--- Source material Enclosed Below ---

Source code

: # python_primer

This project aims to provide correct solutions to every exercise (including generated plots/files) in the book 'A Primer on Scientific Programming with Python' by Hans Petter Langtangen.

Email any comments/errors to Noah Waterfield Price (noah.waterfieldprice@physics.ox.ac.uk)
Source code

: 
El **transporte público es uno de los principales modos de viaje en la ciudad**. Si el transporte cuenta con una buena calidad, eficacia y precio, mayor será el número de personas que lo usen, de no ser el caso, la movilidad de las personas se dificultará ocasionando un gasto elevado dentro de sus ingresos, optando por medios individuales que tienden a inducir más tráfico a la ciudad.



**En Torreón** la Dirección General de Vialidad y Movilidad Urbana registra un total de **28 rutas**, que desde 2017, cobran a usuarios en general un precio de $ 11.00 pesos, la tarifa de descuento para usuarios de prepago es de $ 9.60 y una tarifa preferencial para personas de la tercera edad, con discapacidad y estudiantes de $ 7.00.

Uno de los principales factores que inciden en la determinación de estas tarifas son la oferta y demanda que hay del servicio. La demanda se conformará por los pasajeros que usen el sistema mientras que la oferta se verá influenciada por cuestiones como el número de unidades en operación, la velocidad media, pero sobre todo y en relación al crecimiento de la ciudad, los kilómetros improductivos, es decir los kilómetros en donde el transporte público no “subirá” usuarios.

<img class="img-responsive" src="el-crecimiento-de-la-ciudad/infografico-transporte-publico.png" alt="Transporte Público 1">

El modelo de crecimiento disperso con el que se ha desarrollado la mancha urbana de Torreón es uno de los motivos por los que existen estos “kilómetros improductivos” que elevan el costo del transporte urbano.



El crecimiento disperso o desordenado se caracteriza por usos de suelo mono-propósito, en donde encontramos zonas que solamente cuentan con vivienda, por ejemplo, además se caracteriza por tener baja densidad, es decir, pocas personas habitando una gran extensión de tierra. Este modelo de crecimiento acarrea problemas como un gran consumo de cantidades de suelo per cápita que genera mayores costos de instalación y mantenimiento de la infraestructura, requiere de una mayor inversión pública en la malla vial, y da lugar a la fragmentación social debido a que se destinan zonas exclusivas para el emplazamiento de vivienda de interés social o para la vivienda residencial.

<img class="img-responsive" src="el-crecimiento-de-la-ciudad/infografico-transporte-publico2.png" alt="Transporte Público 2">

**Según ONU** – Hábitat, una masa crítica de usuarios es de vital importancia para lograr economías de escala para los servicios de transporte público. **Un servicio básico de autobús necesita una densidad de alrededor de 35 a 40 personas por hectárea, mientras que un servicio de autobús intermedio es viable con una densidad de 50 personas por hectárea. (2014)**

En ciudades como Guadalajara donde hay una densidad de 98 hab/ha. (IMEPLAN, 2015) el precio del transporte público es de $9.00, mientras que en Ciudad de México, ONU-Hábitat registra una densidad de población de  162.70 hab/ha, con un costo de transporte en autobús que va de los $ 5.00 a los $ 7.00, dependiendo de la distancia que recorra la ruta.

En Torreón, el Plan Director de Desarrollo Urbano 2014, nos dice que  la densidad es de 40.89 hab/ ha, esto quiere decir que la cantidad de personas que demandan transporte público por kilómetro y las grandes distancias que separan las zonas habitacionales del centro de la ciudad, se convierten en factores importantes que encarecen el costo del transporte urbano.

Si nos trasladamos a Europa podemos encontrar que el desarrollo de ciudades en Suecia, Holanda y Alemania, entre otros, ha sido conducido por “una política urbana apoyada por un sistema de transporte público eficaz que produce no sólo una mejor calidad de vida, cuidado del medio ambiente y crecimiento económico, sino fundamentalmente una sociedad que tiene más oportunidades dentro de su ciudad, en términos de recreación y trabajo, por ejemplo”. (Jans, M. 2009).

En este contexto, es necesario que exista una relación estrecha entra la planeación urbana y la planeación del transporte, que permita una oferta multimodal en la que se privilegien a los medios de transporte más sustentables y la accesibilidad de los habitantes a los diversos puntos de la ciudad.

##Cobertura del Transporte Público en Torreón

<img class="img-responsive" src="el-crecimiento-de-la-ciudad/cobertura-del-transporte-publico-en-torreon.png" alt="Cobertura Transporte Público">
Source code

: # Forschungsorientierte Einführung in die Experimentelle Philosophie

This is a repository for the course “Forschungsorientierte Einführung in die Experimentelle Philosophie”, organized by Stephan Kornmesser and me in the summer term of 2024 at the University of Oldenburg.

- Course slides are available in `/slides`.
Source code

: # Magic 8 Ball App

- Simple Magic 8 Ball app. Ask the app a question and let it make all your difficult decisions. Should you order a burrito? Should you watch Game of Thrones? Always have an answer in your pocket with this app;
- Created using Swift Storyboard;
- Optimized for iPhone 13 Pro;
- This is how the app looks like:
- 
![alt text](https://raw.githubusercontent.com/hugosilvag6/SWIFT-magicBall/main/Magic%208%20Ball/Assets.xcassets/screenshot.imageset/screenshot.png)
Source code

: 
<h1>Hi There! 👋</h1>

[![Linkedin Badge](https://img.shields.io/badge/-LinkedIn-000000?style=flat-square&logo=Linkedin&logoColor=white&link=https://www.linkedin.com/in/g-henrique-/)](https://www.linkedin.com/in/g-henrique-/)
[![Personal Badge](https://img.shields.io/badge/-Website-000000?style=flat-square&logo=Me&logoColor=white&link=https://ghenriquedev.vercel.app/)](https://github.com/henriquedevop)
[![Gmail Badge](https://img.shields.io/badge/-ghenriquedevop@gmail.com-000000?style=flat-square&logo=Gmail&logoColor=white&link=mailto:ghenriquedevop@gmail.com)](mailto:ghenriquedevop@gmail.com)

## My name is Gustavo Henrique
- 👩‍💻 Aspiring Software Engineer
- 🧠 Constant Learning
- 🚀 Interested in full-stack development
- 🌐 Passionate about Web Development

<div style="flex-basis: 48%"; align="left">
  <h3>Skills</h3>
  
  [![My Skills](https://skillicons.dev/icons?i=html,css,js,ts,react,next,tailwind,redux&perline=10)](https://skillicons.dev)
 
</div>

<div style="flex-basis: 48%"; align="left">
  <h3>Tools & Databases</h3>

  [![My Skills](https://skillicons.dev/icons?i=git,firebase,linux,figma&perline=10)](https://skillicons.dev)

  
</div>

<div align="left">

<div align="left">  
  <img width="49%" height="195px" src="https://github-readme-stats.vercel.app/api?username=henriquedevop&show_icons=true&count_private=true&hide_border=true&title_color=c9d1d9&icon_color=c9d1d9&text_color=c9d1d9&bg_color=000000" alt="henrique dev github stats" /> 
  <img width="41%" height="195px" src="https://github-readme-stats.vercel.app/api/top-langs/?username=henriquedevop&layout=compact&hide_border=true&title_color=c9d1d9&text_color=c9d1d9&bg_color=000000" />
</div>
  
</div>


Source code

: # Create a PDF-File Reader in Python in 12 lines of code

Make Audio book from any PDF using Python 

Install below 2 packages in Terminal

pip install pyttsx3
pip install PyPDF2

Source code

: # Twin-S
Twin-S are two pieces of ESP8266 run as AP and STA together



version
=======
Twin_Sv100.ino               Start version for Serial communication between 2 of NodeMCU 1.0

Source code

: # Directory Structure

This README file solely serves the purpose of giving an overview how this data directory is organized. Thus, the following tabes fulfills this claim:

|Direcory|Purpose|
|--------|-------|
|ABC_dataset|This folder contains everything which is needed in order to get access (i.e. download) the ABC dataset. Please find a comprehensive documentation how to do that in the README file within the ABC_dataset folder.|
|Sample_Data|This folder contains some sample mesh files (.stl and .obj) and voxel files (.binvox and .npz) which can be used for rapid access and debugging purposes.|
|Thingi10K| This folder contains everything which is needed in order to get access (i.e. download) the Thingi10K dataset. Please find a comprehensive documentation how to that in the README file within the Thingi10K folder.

--- End of Enclosed Source material ---

* **Task objective**
Print only what lies in the material above starting at the line with "- Optimized for iPhone 13 Pro;" and ending at the line with "<h1>Hi There! 👋</h1>", every line exactly as given.

* **Answer for this exercise**
- Optimized for iPhone 13 Pro;
- This is how the app looks like:
- 
![alt text](https://raw.githubusercontent.com/hugosilvag6/SWIFT-magicBall/main/Magic%208%20Ball/Assets.xcassets/screenshot.imageset/screenshot.png)
Source code

: 
<h1>Hi There! 👋</h1>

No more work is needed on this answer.